Net-zero commitments could reduce global temperature increase by another 0.5 °C

Released ahead of the COP26 in Glasgow, the report finds that net-zero pledges could provide additional emission reductions. If effectively implemented, these pledges could bring the projected global temperature rise down from 2.7 to 2.2 °C, providing the hope that further action will still ward off the most catastrophic impacts of climate change.
As of 30 September 2021, 120 countries, representing just over half of global greenhouse gas emissions, had communicated new or updated NDCs. To limit global warming to 1.5 °C with a 66% chance of success, the world needs to reduce an additional 28 gigatonnes of CO2 equivalents (GtCO2e) in annual emissions by 2030, over and above what is pledged in updated unconditional NDCs. For the well-below 2 °C target in the Paris Agreement, the required emission reduction is lower, namely 13 GtCO2e by 2030.
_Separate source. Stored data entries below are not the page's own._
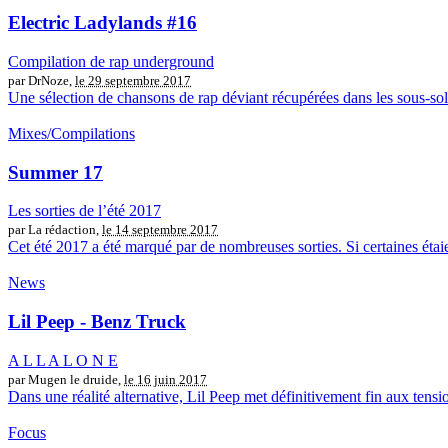
Electric Ladylands #16
Compilation de rap underground
par DrNoze,
le 29 septembre 2017
Une sélection de chansons de rap déviant récupérées dans les sous-s
Mixes/Compilations
Summer 17
Les sorties de l’été 2017
par La rédaction,
le 14 septembre 2017
Cet été 2017 a été marqué par de nombreuses sorties. Si certaines étaie
News
Lil Peep - Benz Truck
A L L A L O N E
par Mugen le druide,
le 16 juin 2017
Dans une réalité alternative, Lil Peep met définitivement fin aux tension
Focus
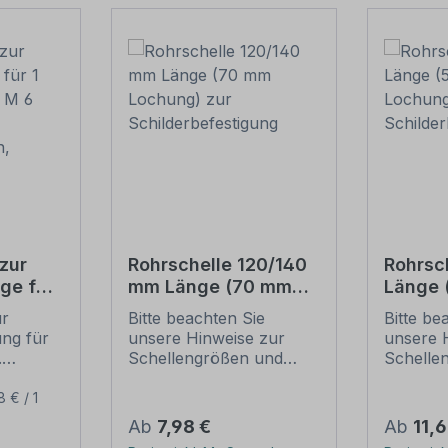
zur
Rohrschelle 120/140
Rohrsc
ge für
mm Länge (70 mm
Länge
(je 2 M
Lochung) zur
Lochun
ur
Bitte beachten Sie
Bitte be
Schilderbefestigung
Schild
ung für
unsere Hinweise zur
unsere 
ben,
.
Schellengrößen und
Schelle
sicheren
sichere
ur
Schilderbefestigung
Schilder
8 € / 1
ung:
(weiter unten).
(weiter 
Regulärer Preis:
Regulär
Ab
7,98 €
Ab
11,
l,
Rohrschellen nach der
Rohrsch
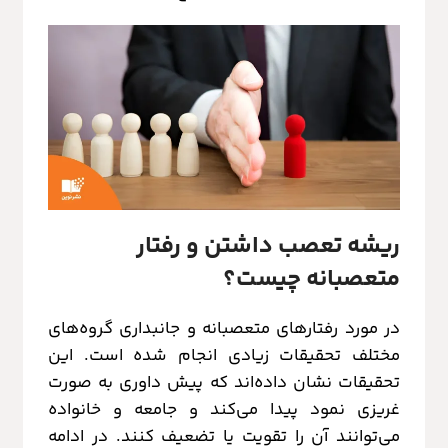
ریشه تعصب داشتن و رفتار
متعصبانه چیست؟
در مورد رفتارهای متعصبانه و جانبداری گروه‌های
مختلف تحقیقات زیادی انجام شده است. این
تحقیقات نشان داده‌اند که پیش داوری به صورت
غریزی نمود پیدا می‌کند و جامعه و خانواده
می‌توانند آن را تقویت یا تضعیف کنند. در ادامه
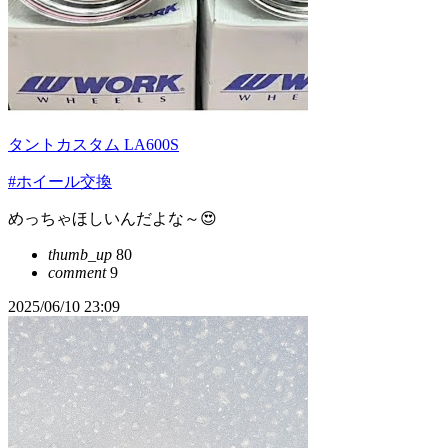
タントカスタム LA600S
#ホイール交換
めっちゃほしいんだよな～😍
thumb_up
80
comment
9
2025/06/10 23:09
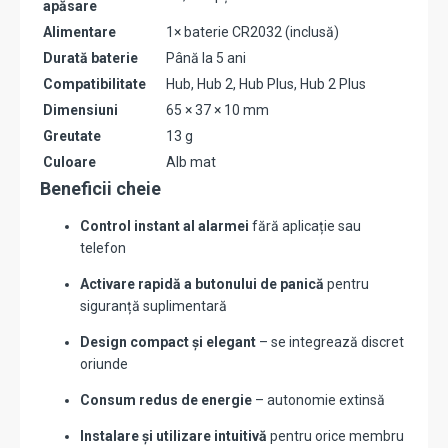
apăsare
Alimentare
1× baterie CR2032 (inclusă)
Durată baterie
Până la 5 ani
Compatibilitate
Hub, Hub 2, Hub Plus, Hub 2 Plus
Dimensiuni
65 × 37 × 10 mm
Greutate
13 g
Culoare
Alb mat
Beneficii cheie
Control instant al alarmei
fără aplicație sau
telefon
Activare rapidă a butonului de panică
pentru
siguranță suplimentară
Design compact și elegant
– se integrează discret
oriunde
Consum redus de energie
– autonomie extinsă
Instalare și utilizare intuitivă
pentru orice membru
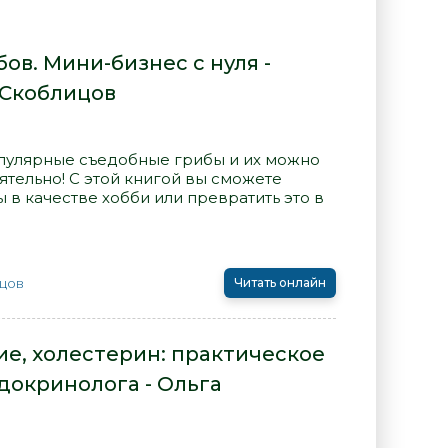
в. Мини-бизнес с нуля -
 Скоблицов
пулярные съедобные грибы и их можно
ятельно! С этой книгой вы сможете
 в качестве хобби или превратить это в
цов
Читать онлайн
ние, холестерин: практическое
докринолога - Ольга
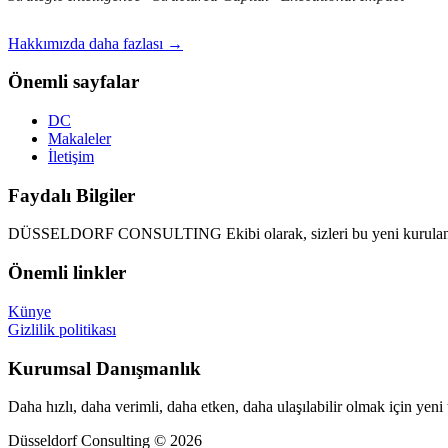
Hakkımızda daha fazlası →
Önemli sayfalar
DC
Makaleler
İletişim
Faydalı Bilgiler
DÜSSELDORF CONSULTING Ekibi olarak, sizleri bu yeni kurulan d
Önemli linkler
Künye
Gizlilik politikası
Kurumsal Danışmanlık
Daha hızlı, daha verimli, daha etken, daha ulaşılabilir olmak için yeni
Düsseldorf Consulting © 2026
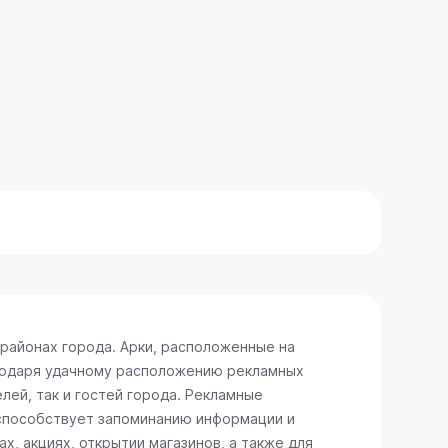
районах города. Арки, расположенные на
агодаря удачному расположению рекламных
лей, так и гостей города. Рекламные
 способствует запоминанию информации и
, акциях, открытии магазинов, а также для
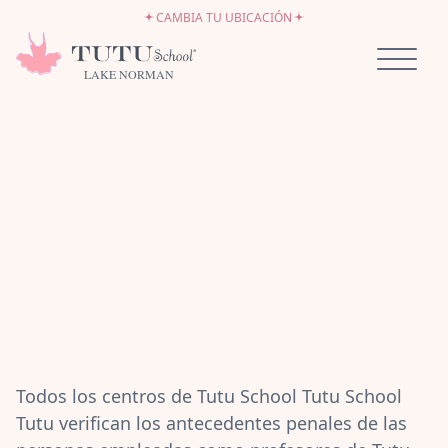
EMPLEO
Ir al contenido
CAMBIA TU UBICACIÓN
SÉ PROPIETARIO DE UNA TUTU SCHOOL
LAKE NORMAN
Todos los centros de Tutu School Tutu School
Tutu verifican los antecedentes penales de las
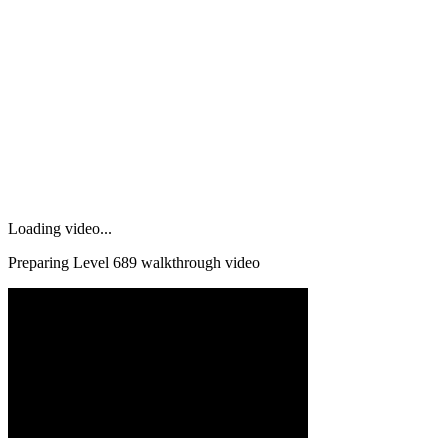
Loading video...
Preparing Level
689
walkthrough video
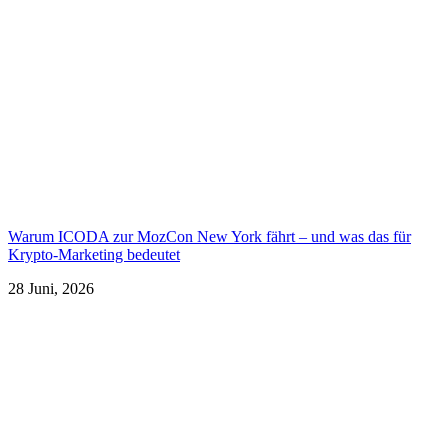
Warum ICODA zur MozCon New York fährt – und was das für
Krypto-Marketing bedeutet
28 Juni, 2026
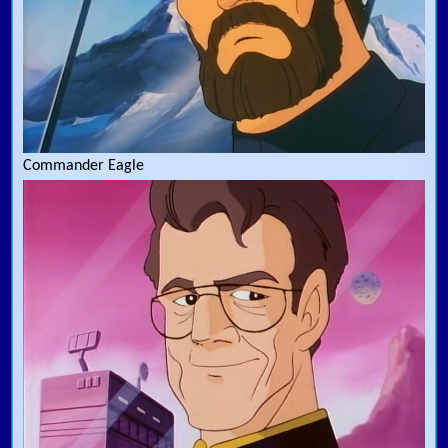
Commander Eagle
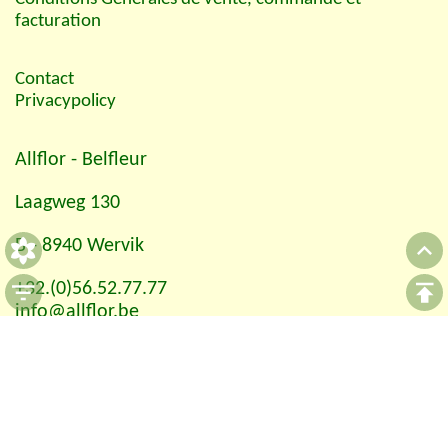
facturation
Contact
Privacypolicy
Allflor
- Belfleur
Laagweg 130
B - 8940 Wervik
+32.(0)56.52.77.77
info@allflor.be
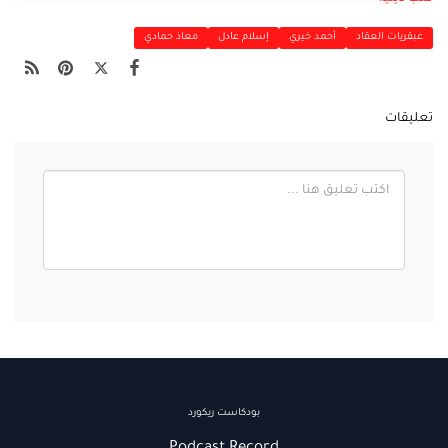
عبقريات العقاد
أحمد خيري
إسلام عادل
معاذ حمادي
تعليقات
بودكاست ريكورد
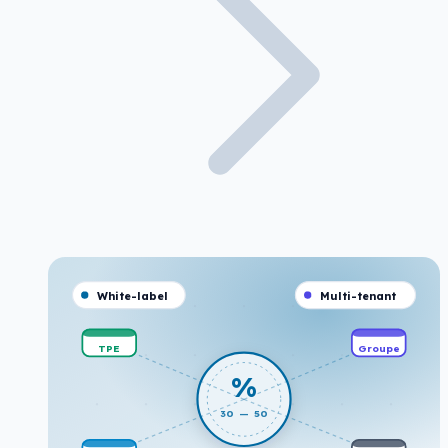
White-label
Multi-tenant
TPE
Groupe
%
30 — 50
Net-zero pledges can make a big difference, if pursued effectively

So-called net-zero pledges — and, crucially, their effective execution — could make a big difference, but current plans are insufficiently concrete and not reflected in NDCs. A total of 49 countries plus the EU have pledged a net-zero target, meaning that their contribution to global greenhouse gas emissions should be net-zero by 2050 or shortly thereafter. This covers over half of global domestic greenhouse gas emissions, over half of GDP and a third of the global population. Eleven targets are enshrined in law, covering 12% of global emissions.

If implemented effectively, net-zero targets could reduce global warming by about another 0.5 °C. However, many of national climate plans delay action until after 2030, raising doubts over whether net-zero pledges can be achieved. Twelve G20 members have pledged a net-zero target, but these still need to be made more explicit. Five of nine G20 members’ plans that were assessed in the report are on a linear pathway to net zero.

COVID-19 recovery opportunity largely missed by most countries

The Emissions Gap Report finds that the opportunities offered by COVID-19 fiscal rescue and recovery spending to stimulate the economy while backing climate action have largely been missed, in most countries.
The COVID-19 pandemic led to a drop in global CO2 emissions of 5.4% in 2020. However, CO2 and non-CO2 emission levels in 2021 are expected to rise again to a level only slightly lower than the record high of 2019.

Only around 20% of total recovery investments up to May 2021 is likely to reduce greenhouse gas emissions. Of this, almost 90% will be due to the following six G20 members and one permanent guest: South Korea, Germany, the United Kingdom, China, France, Japan and Spain.